[Cryptography] GCC bug 30475 (was Re: bounded pointers in C)
Jerry Leichter
leichter at lrw.com
Thu Apr 24 23:18:00 EDT 2014
On Apr 24, 2014, at 9:11 PM, Viktor Dukhovni <cryptography at dukhovni.org> wrote:
> On Thu, Apr 24, 2014 at 05:04:14PM -0700, Bear wrote:
>
>> There are in fact conformant checks for signed overflow.
>>
>> For example, you can say
>>
>> if (MAXINT - al >= be) halt(2); // overflow check - not using assert()
>> // because we want this check in
>> // production code.
>> ce = al + be; // addition guaranteed not to overflow.
>
> That's nice, but how do I do that for an "off_t", or other typedefed
> integral type, which has no explicit INTFOO_MAX macro?
>
> Ideally something that does not introduce a C99 dependency and
> works even with older ANSI C compilers.
I believe C99 guarantees that int's representation is either 1's or 2's complement.

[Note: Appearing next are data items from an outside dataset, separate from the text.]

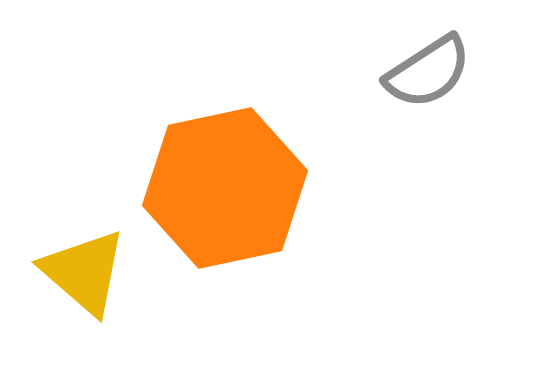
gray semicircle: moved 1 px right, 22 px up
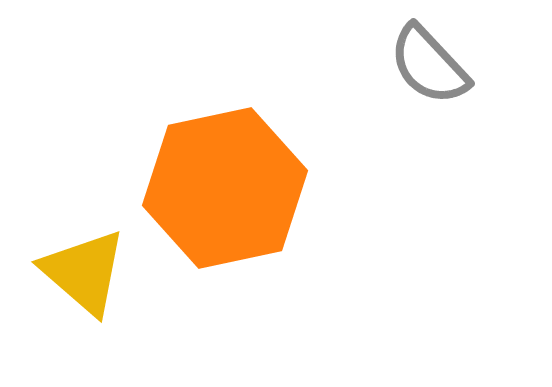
gray semicircle: moved 1 px right, 7 px up; rotated 80 degrees clockwise
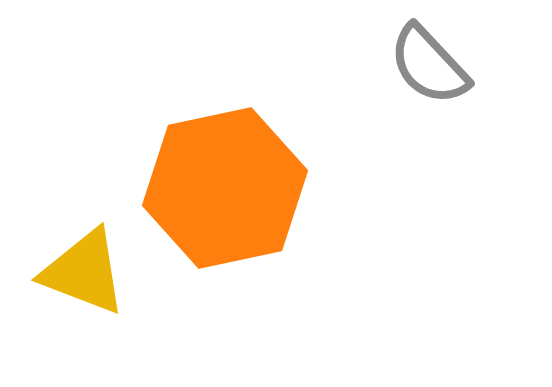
yellow triangle: rotated 20 degrees counterclockwise
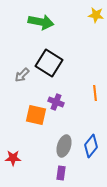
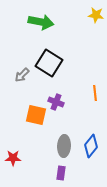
gray ellipse: rotated 15 degrees counterclockwise
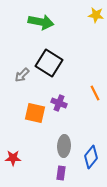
orange line: rotated 21 degrees counterclockwise
purple cross: moved 3 px right, 1 px down
orange square: moved 1 px left, 2 px up
blue diamond: moved 11 px down
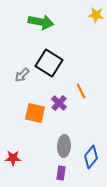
orange line: moved 14 px left, 2 px up
purple cross: rotated 21 degrees clockwise
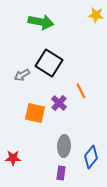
gray arrow: rotated 14 degrees clockwise
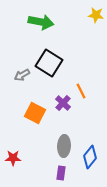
purple cross: moved 4 px right
orange square: rotated 15 degrees clockwise
blue diamond: moved 1 px left
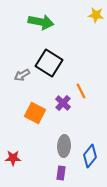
blue diamond: moved 1 px up
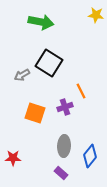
purple cross: moved 2 px right, 4 px down; rotated 28 degrees clockwise
orange square: rotated 10 degrees counterclockwise
purple rectangle: rotated 56 degrees counterclockwise
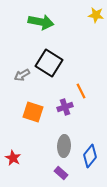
orange square: moved 2 px left, 1 px up
red star: rotated 28 degrees clockwise
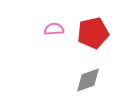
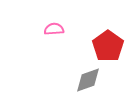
red pentagon: moved 15 px right, 13 px down; rotated 24 degrees counterclockwise
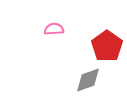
red pentagon: moved 1 px left
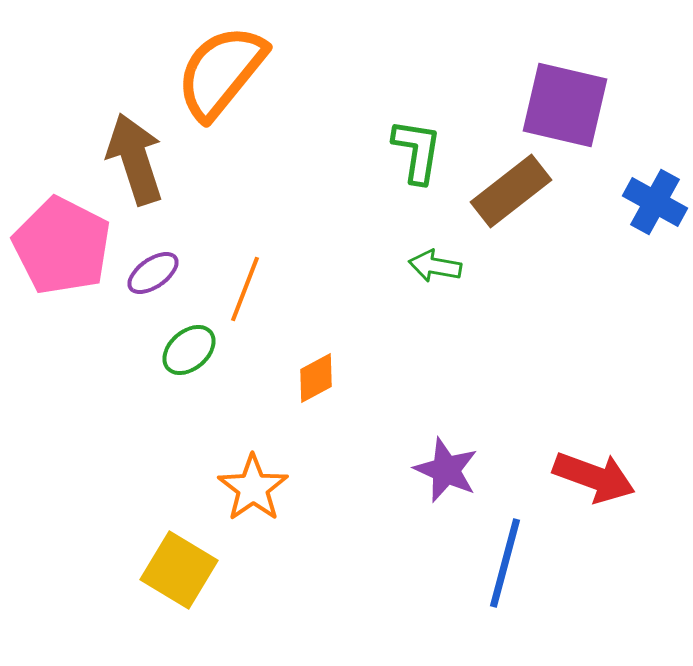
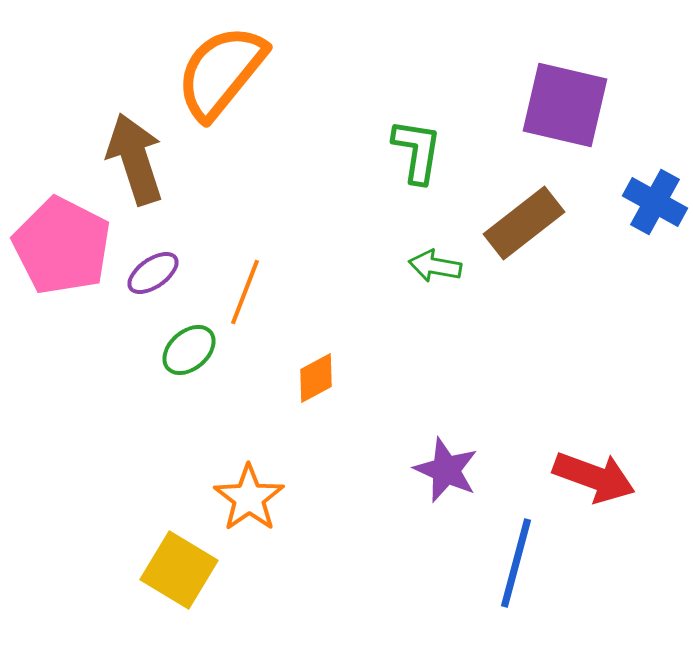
brown rectangle: moved 13 px right, 32 px down
orange line: moved 3 px down
orange star: moved 4 px left, 10 px down
blue line: moved 11 px right
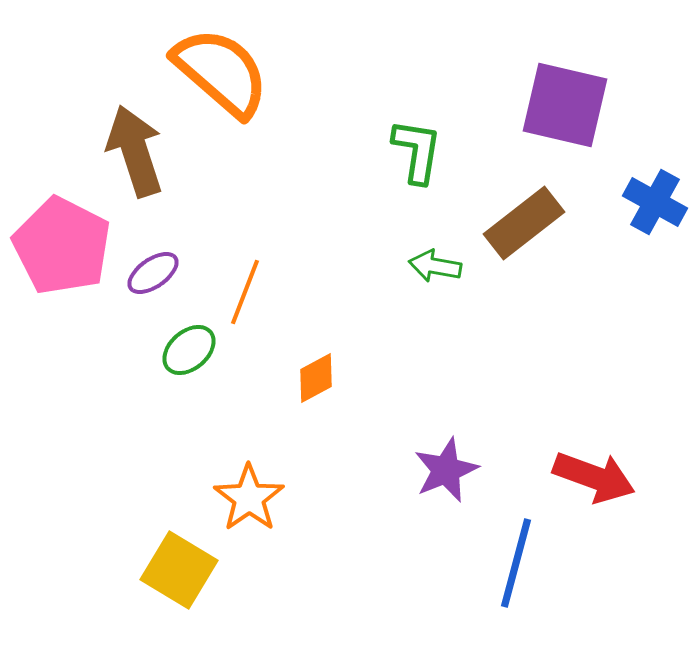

That makes it easy to produce the maximum value for a signed type. Assume we know T is some signed integral type. Then:
T max = ~(T)0;
if (max == 0)
{ // 1's complement
T sign_bit = 1;
while (sign_bit > 0)
sign_bit <<= 1;
max = max ^ sign_bit;
}
else // 2's complement
{ max = -(max + 1);
}
If we don't know whether T is signed or unsigned, it's easy enough to check:
T t = ~(T)0;
if (t < 0)
<signed>
else <unsigned>
Unfortunately, this doesn't produce a compile-time constant. I don't know how to do that; it's probably not possible.